13th President of the Association for the Study of Literature and Environment
- In office 2006
- Preceded by: Allison Wallace
- Succeeded by: Karla Armbruster

Personal details
- Born: Ann Carolyn Welpton 25 January 1947 (age 79) Washington, D.C., United States
- Spouse: Peter Wirth
- Children: Jessica Fisher, Lucas Fisher
- Education: M.A., PhD
- Alma mater: Claremont Graduate University
- Profession: Academician, poet
- Awards: Elsie M. Hood Award
- Website: https://annfisherwirth.com/

= Ann Fisher-Wirth =

American poet (born 1947)

Ann Fisher-Wirth (born 25 January 1947) is an American poet and scholar, based at the University of Mississippi.

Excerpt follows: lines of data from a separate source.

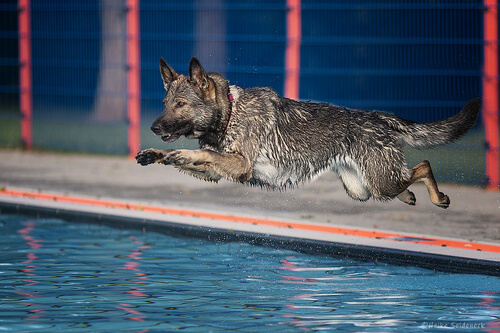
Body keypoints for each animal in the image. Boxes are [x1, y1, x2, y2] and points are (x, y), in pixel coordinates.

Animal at [136, 57, 480, 208]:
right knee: (408, 177)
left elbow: (200, 151)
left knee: (424, 166)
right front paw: (157, 153)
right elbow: (194, 156)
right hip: (364, 189)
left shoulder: (239, 165)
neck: (231, 112)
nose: (154, 127)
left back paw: (438, 197)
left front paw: (180, 152)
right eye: (165, 104)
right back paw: (410, 196)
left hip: (378, 183)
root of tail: (378, 117)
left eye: (180, 105)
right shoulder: (215, 172)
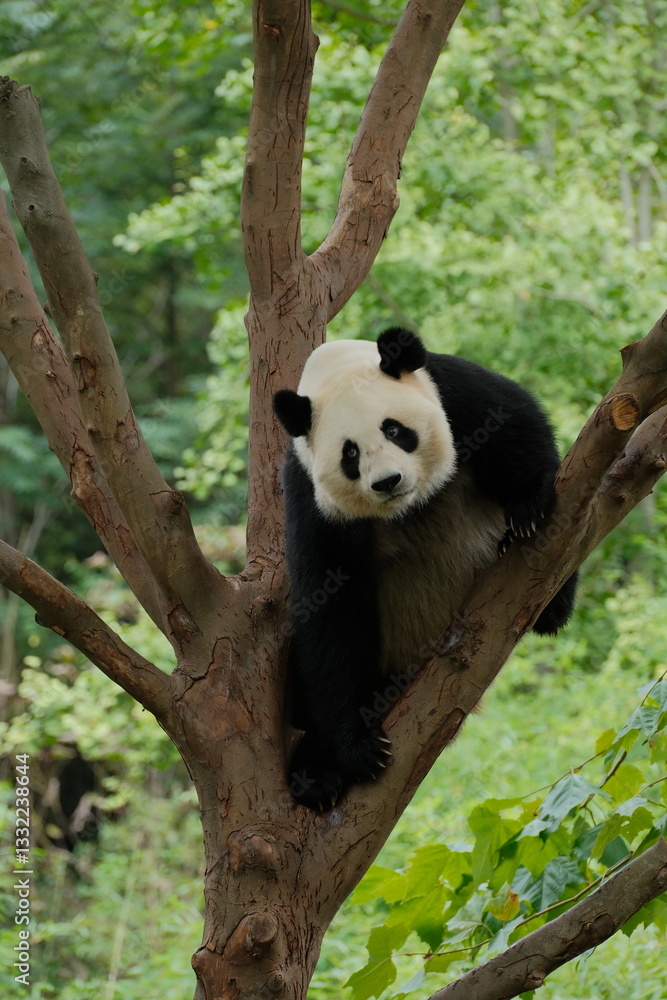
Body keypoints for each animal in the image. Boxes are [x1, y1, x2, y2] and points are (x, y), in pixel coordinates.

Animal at [273, 328, 577, 810]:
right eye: (350, 454)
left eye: (395, 429)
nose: (387, 482)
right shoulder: (309, 494)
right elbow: (329, 606)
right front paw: (358, 747)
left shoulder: (452, 391)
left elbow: (514, 422)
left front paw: (528, 508)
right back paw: (314, 776)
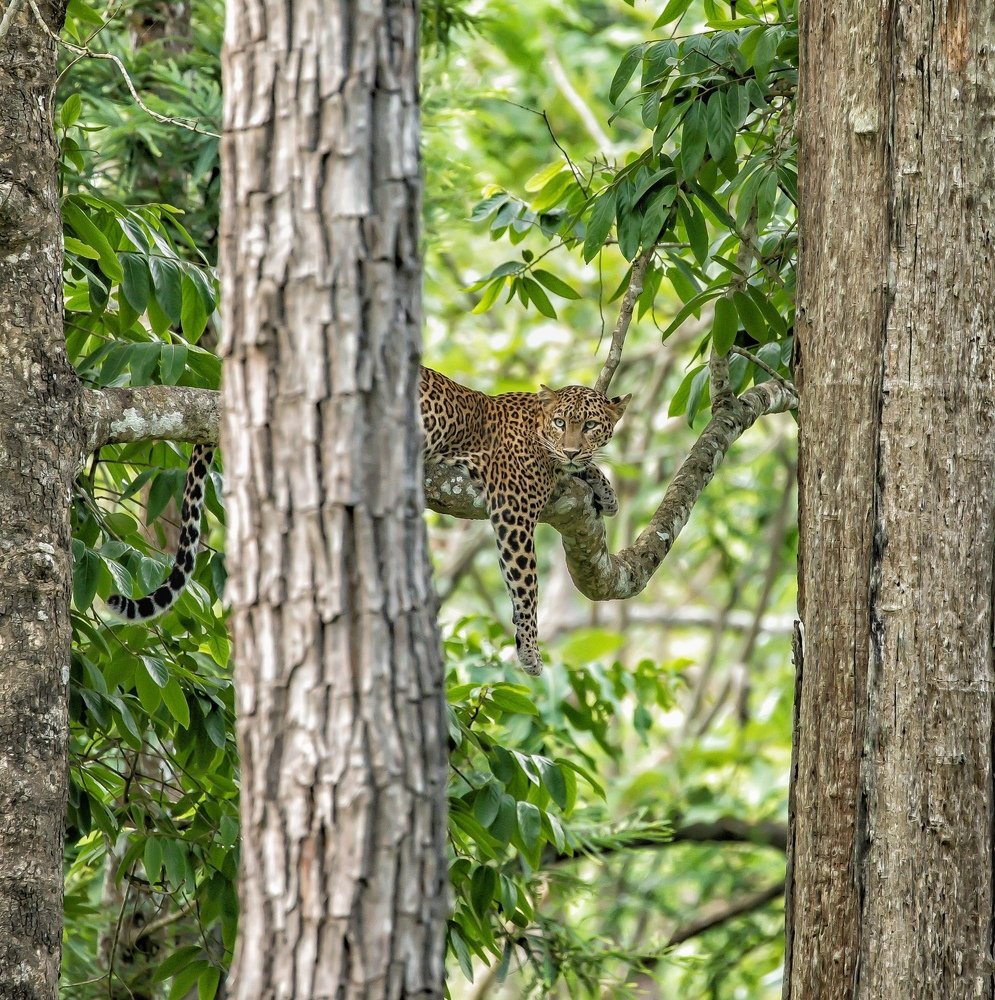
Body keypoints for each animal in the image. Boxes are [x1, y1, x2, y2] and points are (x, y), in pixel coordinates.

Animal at [421, 366, 630, 675]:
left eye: (590, 425)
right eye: (560, 422)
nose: (570, 451)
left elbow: (586, 464)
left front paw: (607, 494)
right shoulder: (514, 513)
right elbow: (527, 585)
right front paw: (530, 650)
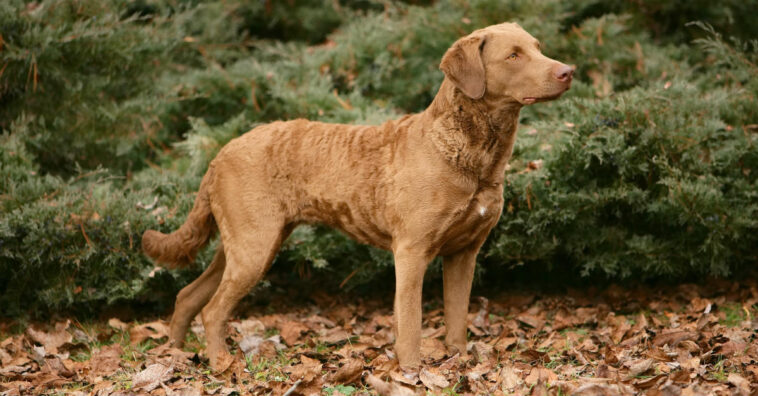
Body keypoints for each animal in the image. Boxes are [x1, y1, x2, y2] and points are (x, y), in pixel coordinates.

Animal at [142, 22, 572, 372]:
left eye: (538, 47)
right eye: (513, 55)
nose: (568, 71)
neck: (468, 155)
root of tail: (220, 153)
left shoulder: (464, 252)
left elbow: (457, 317)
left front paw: (459, 361)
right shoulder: (412, 251)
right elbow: (411, 321)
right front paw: (412, 371)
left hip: (245, 243)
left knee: (188, 295)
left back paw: (175, 356)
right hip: (254, 246)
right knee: (212, 309)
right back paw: (220, 363)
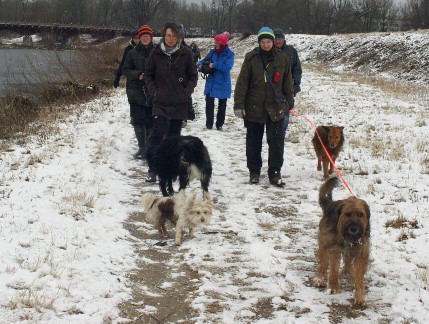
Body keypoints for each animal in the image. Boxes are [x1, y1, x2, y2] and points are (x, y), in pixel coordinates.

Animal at [312, 176, 370, 306]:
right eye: (347, 214)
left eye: (360, 215)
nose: (354, 229)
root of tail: (331, 204)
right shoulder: (335, 248)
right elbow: (333, 269)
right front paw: (334, 287)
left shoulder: (360, 251)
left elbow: (359, 274)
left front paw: (359, 295)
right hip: (324, 241)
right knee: (323, 262)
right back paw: (319, 278)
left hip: (349, 251)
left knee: (348, 264)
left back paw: (350, 276)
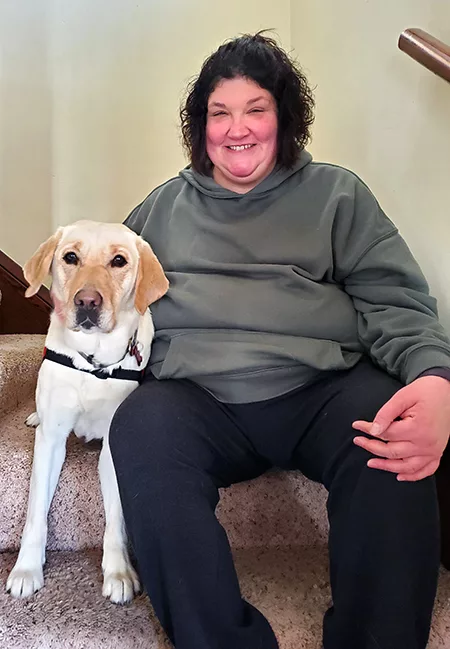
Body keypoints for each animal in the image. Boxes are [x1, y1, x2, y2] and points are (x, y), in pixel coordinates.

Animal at [6, 221, 169, 604]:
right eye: (70, 257)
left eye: (119, 261)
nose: (87, 302)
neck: (93, 362)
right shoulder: (50, 443)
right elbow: (36, 511)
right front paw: (26, 568)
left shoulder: (115, 446)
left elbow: (116, 518)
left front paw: (118, 571)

She has won several teaching awards, including Liberal Arts Outstanding Teacher of the Year (2006), Humanities Teacher of the Year (2007), and the Elsie M. Hood Award (2014). Her poetry has received numerous awards, including several Pushcart nominations and a Pushcart Special Mention.

==Early life==
Fisher-Wirth is the daughter of a career Army officer and an English teacher. She was born in Washington, D. C., and lived as a child in Germany, Pennsylvania, and Japan before her father retired from the Army and her parents decided to move to Berkeley, California.

== Education ==
She earned a B.A. degree, magna cum laude, in English from Pomona College in 1968; an M.A. degree in English and American literature from Claremont Graduate School in 1972; and a Ph.D. in English and American literature from Claremont Graduate School in 1981.

== Career ==
She has served as President of the international Association for the Study of Literature and Environment (ASLE), has had a senior Fulbright to the University of Fribourg, Switzerland, and has held the Fulbright Distinguished Chair at Uppsala University, Sweden. She has been teaching at the University of Mississippi since 1988.

== Works ==
Her scholarly work has concentrated primarily on William Carlos Williams and Willa Cather, but she has published on other writers including Cormac McCarthy, Louise Gluck, Robert Hass, and Anita Brookner.

==Selected works==
- The Bones of Winter Birds, Terrapin Press (2019)
- Mississippi, poems by Ann Fisher-Wirth and photographs by Maude Schuyler Clay, Wings Press (2018)
- First, earth, The Chapbook (2015)
- The Ecopoetry Anthology, coedited with Laura-Gray Street, Trinity University Press (2013)
- Dream Cabinet, Wings Press (2012)
- Carta Marina, Wings Press (2009)
- Slide Shows, Finishing Line Press (2009)
- Five Terraces, Wind Publications (2005)
- Walking Wu-Wei's Scroll, Drunken Boat (2005)
- Blue Window, Archer Books (2003)
- The Trinket Poems, Wind Publications (2003)
- William Carlos Williams and Autobiography: The Woods of His Own Nature, Penn State University Press (1989)

==Selected honors and awards==
- The Elsie M. Hood Outstanding Teaching Award, University of Mississippi (2014)
- Finalist, Poet Laureate of Mississippi (2012)
- University of Mississippi Humanities Teacher of the Year (2007)
- University of Mississippi Liberal Arts Outstanding Teacher of the Year (2006)
- President, Association for the Study of Literature and Environment (2006)
- Literary Artist Fellowship for poetry from the Mississippi Arts Commission (2005)
- Writing Residency, Djerassi Resident Artists Program in Woodside, Calif. (2005)
- Mississippi Institute of Arts and Letters Poetry Award (2004)
- Rita Dove Poetry Award from the Salem College Center for Women Writers (2004)
- Malahat Review Long Poem Prize (2003)
- Fulbright Distinguished Chair of American Studies, Uppsala University, Sweden (2003)
- Literary Artist Fellowship for poetry from the Mississippi Arts Commission (1998)
- Fulbright Lecturer in American Literature, University of Fribourg, Switzerland (1994)

== Personal life ==
She is married to Peter Wirth. Her daughter, Jessica Fisher, is also a poet.